Оставляя за собой хвост мазутного угара, крепко сдобренного испарениями перепревшего пота и дымом наркотических курений, машина взбиралась на холм Майигак, натужно воя перегретым мотором и стуча раздолбанными подшипниками. Внутри шла обычная руготня.
– Не толкай под локоть, ты, дерьмак!
– Засунь свой локоть себе в задницу, гнилая шишка!
– Сам гнилая шишка, стервятник жирный, кошколюб!

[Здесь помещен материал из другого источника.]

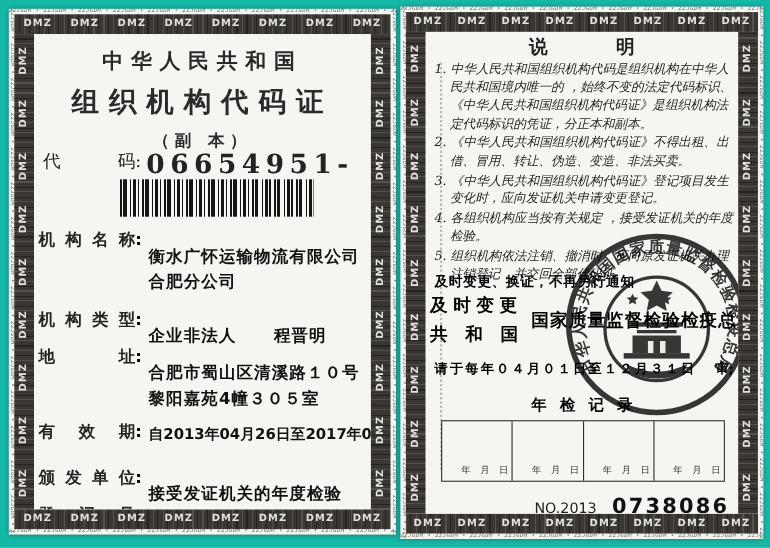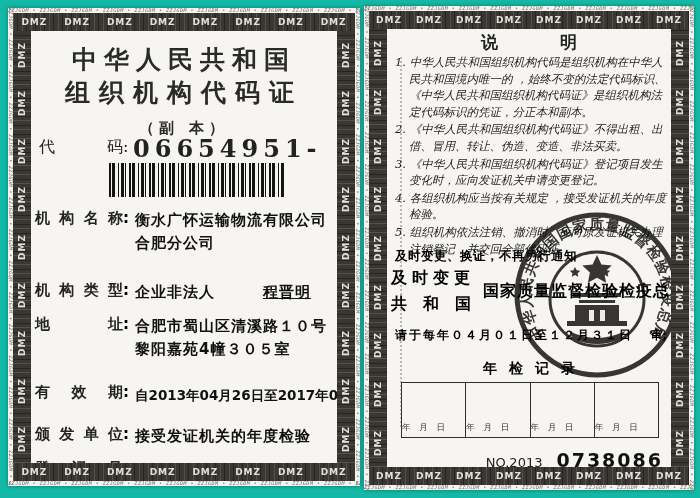--- a/index.html
+++ b/index.html
@@ -19,35 +19,35 @@
           background-image:repeating-linear-gradient(90deg, rgba(255,255,255,.13) 0 1px, transparent 1px 4px, rgba(0,0,0,.35) 4px 5px, transparent 5px 9px);
           color:#e3e1dc; font:bold 9px "DejaVu Sans", sans-serif; letter-spacing:1px; overflow:hidden; }
   .band.h { left:5px; right:5px; height:18px; }
   .band.h.t { top:5px; } .band.h.b { bottom:5px; }
   .band.v { top:23px; bottom:23px; width:18px; flex-direction:column;
             background-image:repeating-linear-gradient(0deg, rgba(255,255,255,.13) 0 1px, transparent 1px 4px, rgba(0,0,0,.35) 4px 5px, transparent 5px 9px); }
   .band.v.l { left:5px; } .band.v.r { right:5px; }
   .band.v span { transform:rotate(-90deg); }
   .content { position:absolute; left:23px; right:23px; top:23px; bottom:23px; background:#f7f5f1; overflow:hidden; }
   .c-title { position:absolute; left:0; right:0; text-align:center; font-family:"DejaVu Serif", serif; font-weight:bold; color:#2a2a2a; }
-  #title1 { top:12px; font-size:25px; letter-spacing:7px; }
+  #title1 { top:12px; font-size:19px; letter-spacing:7px; }
   #title2 { top:45px; font-size:25px; letter-spacing:9px; }
   #subtitle { top:88px; font-size:15px; letter-spacing:5px; font-weight:600; }
   .coderow { position:absolute; top:106px; left:6px; right:6px; font-size:16px; color:#222; font-family:"DejaVu Serif", serif; }
   .coderow .lab1 { position:absolute; left:2px; }
   .coderow .lab2 { position:absolute; left:70px; }
   .coderow .cval { position:absolute; left:96px; top:-3px; font-size:24px; font-weight:bold; letter-spacing:5px; }
   .barcode { position:absolute; left:78px; top:132px; width:176px; height:34px;
      background:repeating-linear-gradient(90deg,#141414 0 2px,#f7f5f1 2px 3px,#141414 3px 6px,#f7f5f1 6px 9px,#141414 9px 10px,#f7f5f1 10px 12px,#141414 12px 15px,#f7f5f1 15px 16px,#141414 16px 17px,#f7f5f1 17px 20px); }
   .lrow { position:absolute; left:4px; right:2px; font-size:15px; }
   .jlabel { display:inline-flex; justify-content:space-between; width:88px; vertical-align:top;
             font-family:"DejaVu Serif", serif; font-weight:600; color:#242424; }
   .lrow .colon { vertical-align:top; font-weight:600; }
-  .fval { position:absolute; left:100px; top:0; width:202px; font-weight:bold; color:#111; line-height:23px; letter-spacing:1px; }
-  .fextra { margin-left:48px; font-weight:bold;text-decoration:underline; }
+  .fval { position:absolute; left:100px; top:13px; width:202px; font-weight:bold; color:#111; line-height:23px; letter-spacing:1px; }
+  .fextra { margin-left:34px; font-weight:bold; }
   .f0 { top:178px; } .f1 { top:250px; } .f2 { top:284px; } .f3 { top:352px; } .f4 { top:394px; } .f5 { top:428px; }
   .f3 .fval { letter-spacing:0; font-size:13.5px; white-space:nowrap; width:210px; top:1px; }
   .f5 .fval { letter-spacing:.5px; font-size:14.5px; white-space:nowrap; }
 
   
   #heading { position:absolute; top:2px; left:0; right:0; display:flex; justify-content:center; gap:62px;
              font:bold 17px "DejaVu Serif", serif; color:#222; }
   .notes { position:absolute; top:25px; left:8px; width:272px; list-style:none;
            font:italic 11.5px "DejaVu Serif", serif; color:#1f1f1f; }
   .notes li { padding-left:14px; text-indent:-14px; line-height:16.6px; margin-bottom:1px; }
@@ -56,21 +56,21 @@
   #issuer2 { position:absolute; top:265px; left:4px; width:80px; display:flex; justify-content:space-between;
              font:600 16px "DejaVu Serif", serif; }
   #issuer-right { position:absolute; top:252px; left:96px; font:bold 16px "DejaVu Serif", serif; white-space:nowrap; letter-spacing:1px; }
   #annual-note { position:absolute; top:298px; left:8px; font:600 12px "DejaVu Serif", serif; letter-spacing:2px; white-space:nowrap; }
   #annual-tail { position:absolute; top:298px; right:4px; font:600 12px "DejaVu Serif", serif; }
   #annual-title { position:absolute; top:331px; left:0; right:0; display:flex; justify-content:center; gap:12px;
                   font:600 14px "DejaVu Serif", serif; }
   .atable { position:absolute; top:353px; left:14px; width:258px; height:56px; display:flex; border:1.5px solid #2f2f2f; }
   .acell { flex:1; border-right:1.5px solid #2f2f2f; position:relative; }
   .acell:last-child { border-right:none; }
-  .adate { position:absolute; bottom:3px; left:0; right:0; text-align:left; font-size:8.5px; letter-spacing:3px; color:#333; }
+  .adate { position:absolute; bottom:3px; left:0; right:0; text-align:right; font-size:8.5px; letter-spacing:3px; color:#333; }
   .serial { position:absolute; top:420px; right:8px; white-space:nowrap; }
   .serial .pfx { font:13px "DejaVu Sans", sans-serif; color:#222; margin-right:14px; }
   .serial .num { font:bold 19px "DejaVu Sans", sans-serif; letter-spacing:2px; color:#111; }
   .crease { position:absolute; top:28px; left:13px; height:370px; border-left:2px dotted rgba(40,40,40,.30); }
 
   
   #stamp { position:absolute; left:122px; top:178px; width:176px; height:176px; mix-blend-mode:multiply; opacity:.93; }
 </style>
 </head>
 <body>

Хрясь! В продымленном салоне только по вою пострадавшего можно было понять, за кем осталась победа в споре. Из-за стеллажа со снарядами доносилось приглушенное блевание. – Все вы козлы потные! А я вот тут увидел нечто замечательное!
– Чего?
– Ныгфукак, проснись, деточка!
Трах! Трах! Трах!
– Когда в следующий раз будешь кого-нибудь будить, лучше бей по башке себя – она у тебя звонче колокола. Что надо?
– Да я вот тут увидел – у тебя портянка сопрела и развалилась, так у тебя такая уродливая нога, что, думаю, ни у кого за сто лиг окрест такой не сыщещь! Эй, свету дайте!
Через несколько минут все осмотрели Ныгфукакову ногу и согласились с бароном. Разбуженный тремя ударами торцовым ключом Ныгфукак почесал грудь, вытащил из щетины не подбородке отчаянно сопротивлявшегося таракана и, с хрустом откусив ему голову, сказал:
– Мало найдется на свете такого, чему нельзя было бы отыскать пару. Наверно, так и с моей ногой.
– Хочешь заклад, что другой такой ноги не сыщещь? – спросил барон.
– Идет. Что ставишь?
– Вот! – барон сорвал ремень, неплотно затягивавший горловину одного из мешков, на которых сидели дружинники, и вытащил оттуда за спутанные волосы чумазую деваху, тоненько скулившую на одной ноте.
– Певица замечательная! – и он кинул девахе лютню, вытащенную из другого мешка. – Пой, плюгавка засаленная!
Деваха продолжала скулить, пока несколько человек одновременно не пнули ее в спину. Тогда она неуверенно взяла пару аккордов и запела:
«Побойся бога,» – сказал мне отец.
«Я видел далекие дни.
Я видел сонмы жестоких сердец.
Тобою разбиты они».
Дымился ядом церковный портал,
Могилы исторгли гной.
«Побойся бога,» – отец мне сказал.
«Раскаяньем душу омой[14].»
– Достаточно, – Ныгфукак затолкал деваху обратно в мешок. – Видно, придется ее употребить по прямому назначению.